Más que solo combustible: los productos derivados del petróleo que damos por sentado
No es solo lo que echas en el depósito. Toda la familia del petróleo lo toca casi todo. Desde la gasolina que mueve las furgonetas de los currelas, hasta la vaselina que te pones en los labios secos en invierno. Sí, eso también es un derivado del crudo. Cuando el sector estornuda, todos cogemos un catarro. Y ahora mismo, es una maldita pandemia.
¿Qué podemos hacer? No te limites a apechugar
Entonces, ¿estamos condenados a pagar lo que pidan? No del todo. Aquí van algunos trucos que he aprendido con los años:
- Usa aplicaciones como FuelCheck o PetrolSpy. Muestran los precios en tiempo real para que puedas encontrar la gasolinera más barata de tu zona. A veces conducir cinco minutos te ahorra 20 céntimos por litro.

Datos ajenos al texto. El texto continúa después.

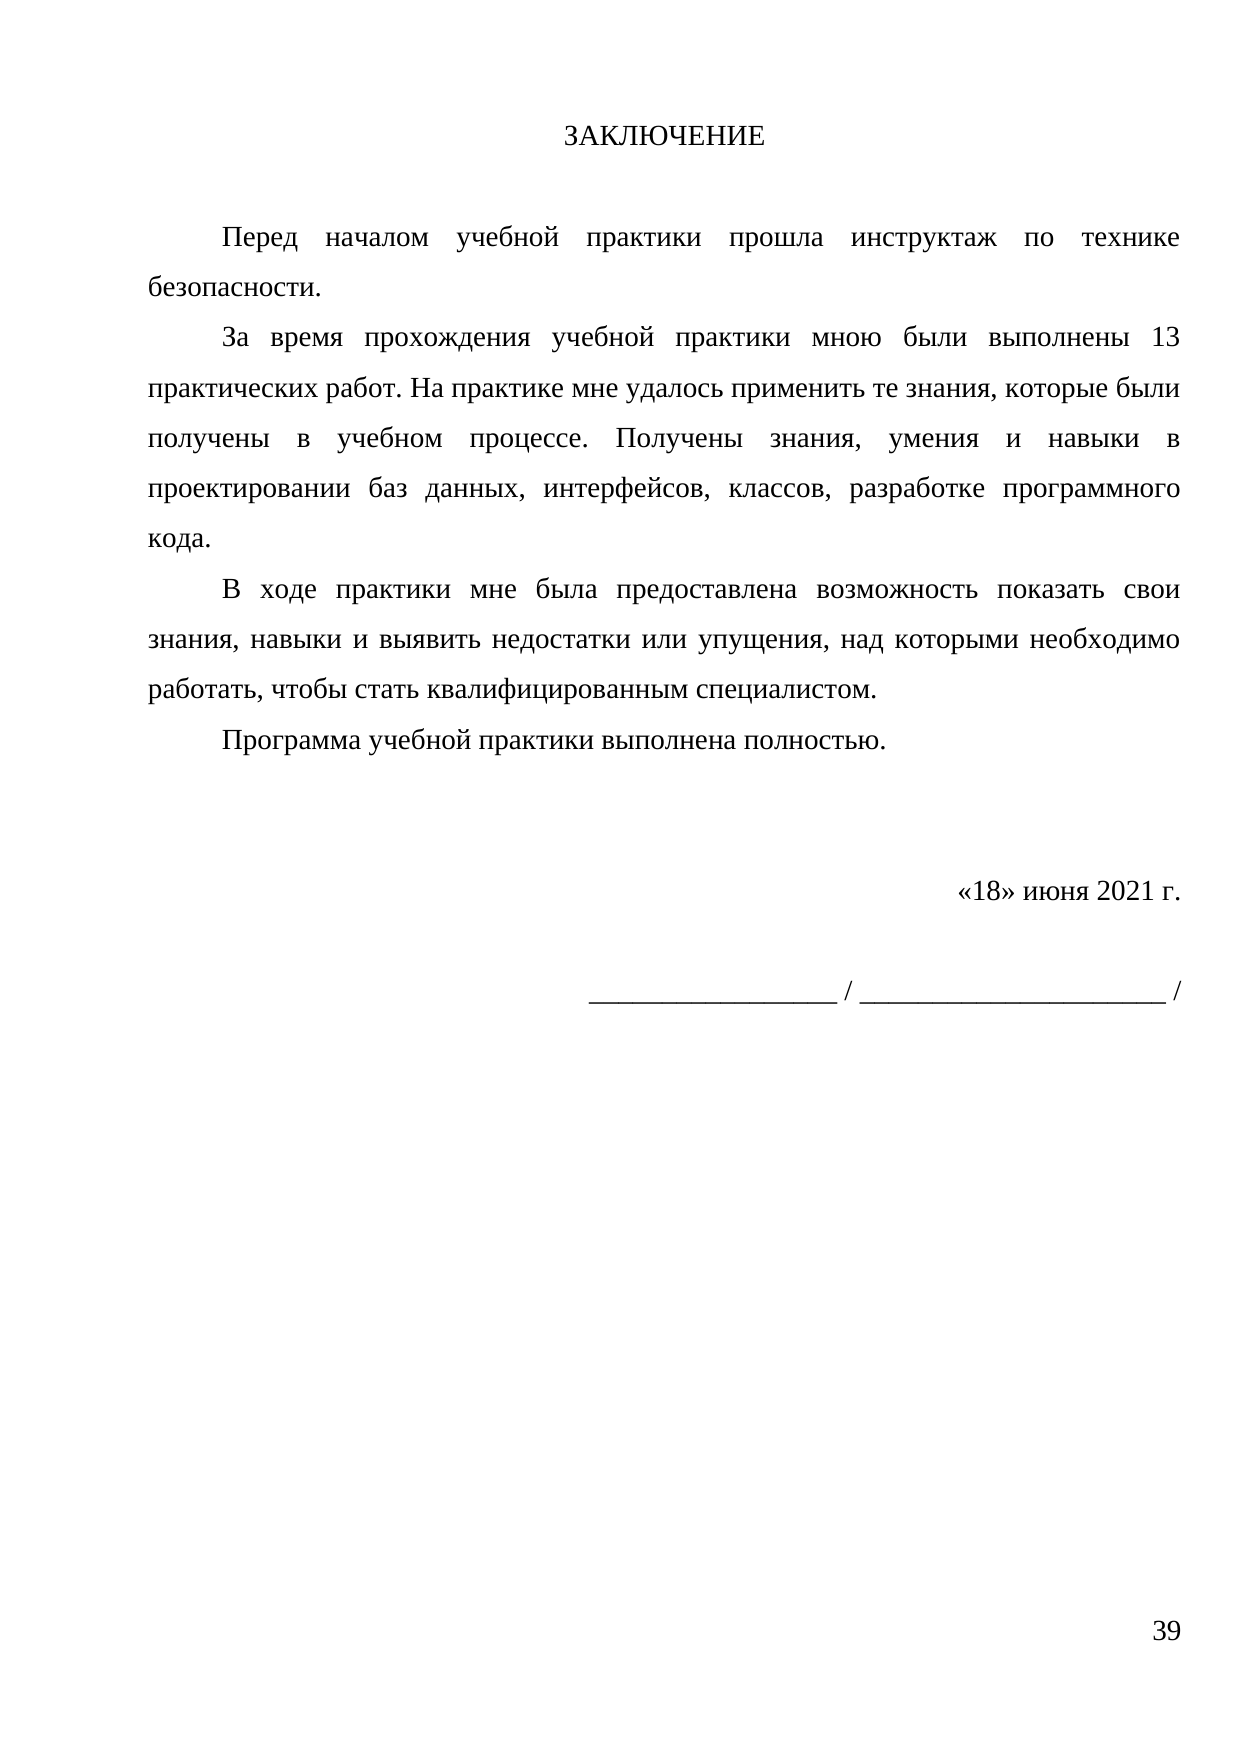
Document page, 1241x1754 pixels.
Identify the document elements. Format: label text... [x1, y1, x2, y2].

text Перед началом учебной практики прошла инструктаж по технике безопасности. [148, 219, 1181, 303]
text За время прохождения учебной практики мною были выполнены 13 практических работ. На практике мне удалось применить те знания, которые были получены в учебном процессе. Получены знания, умения и навыки в проектировании баз данных, интерфейсов, классов, разработке программного кода. [148, 319, 1181, 554]
subtitle ЗАКЛЮЧЕНИЕ [148, 118, 1181, 152]
text В ходе практики мне была предоставлена возможность показать свои знания, навыки и выявить недостатки или упущения, над которыми необходимо работать, чтобы стать квалифицированным специалистом. [148, 571, 1181, 705]
text _________________ / _____________________ / [148, 973, 1181, 1007]
text «18» июня 2021 г. [148, 873, 1181, 906]
text Программа учебной практики выполнена полностью. [148, 722, 1181, 755]
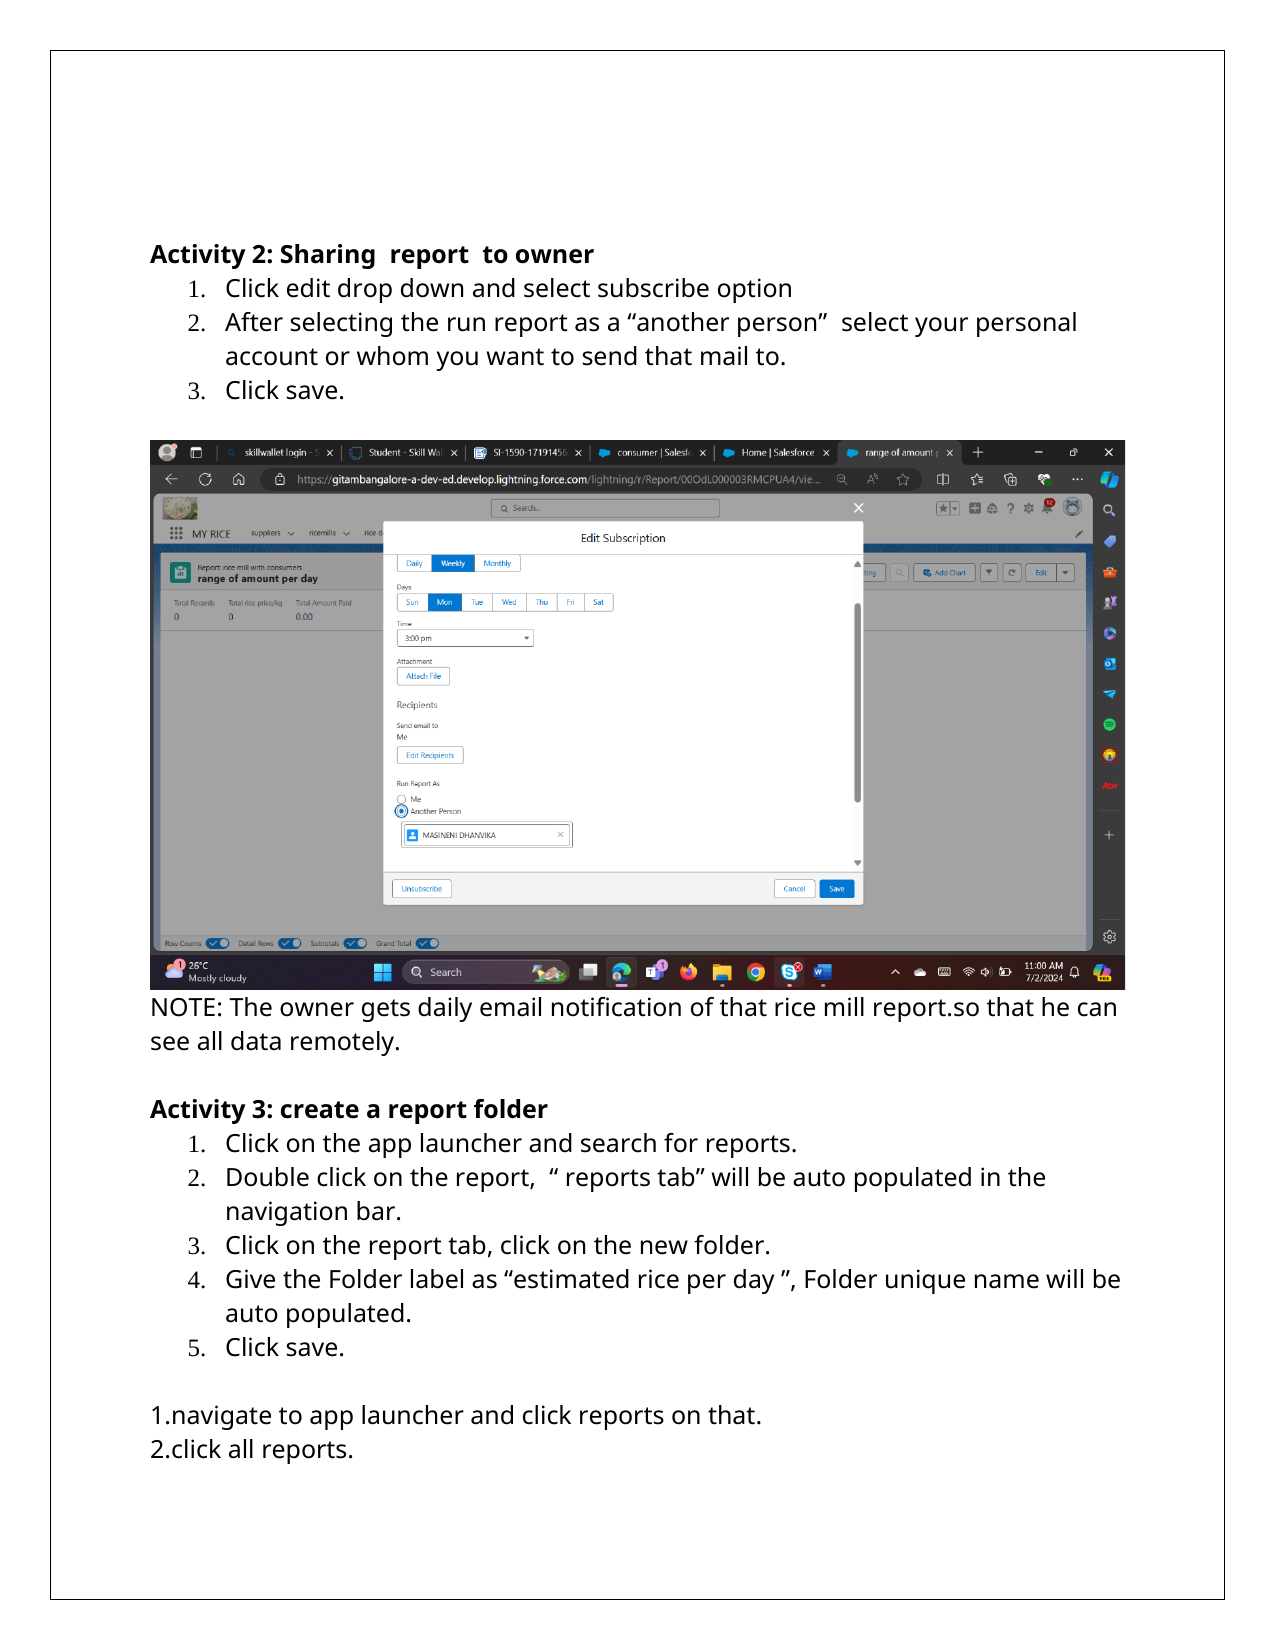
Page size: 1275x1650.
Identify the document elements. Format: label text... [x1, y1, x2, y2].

- Evita el impuesto de las "marcas conocidas". Las gasolineras independientes suelen ser mucho más baratas que las grandes cadenas. No seas fiel, sé inteligente.
- Elige bien el momento para repostar. Los precios suelen alcanzar su punto máximo los jueves y viernes. Si puedes, llena el depósito entre semana.
- Denuncia el abuso. Si ves una gasolinera sospechosamente más cara que las demás, repórtalo a la ACCC. Tienen una unidad de control de precios que presta atención.
En resumen
Al final, todos estamos en el mismo barco, mirando esos grandes números rojos y preguntándonos si nos están tomando el pelo. Con los conflictos mundiales sin señales de disminuir y los minoristas locales bajo el foco por posibles abusos en los precios, la única certeza es la incertidumbre. Pero algo seguro: cuanto más informados estemos y más compartamos información, más difícil les resultará engañarnos. Mantén los ojos abiertos y el depósito a medio llenar.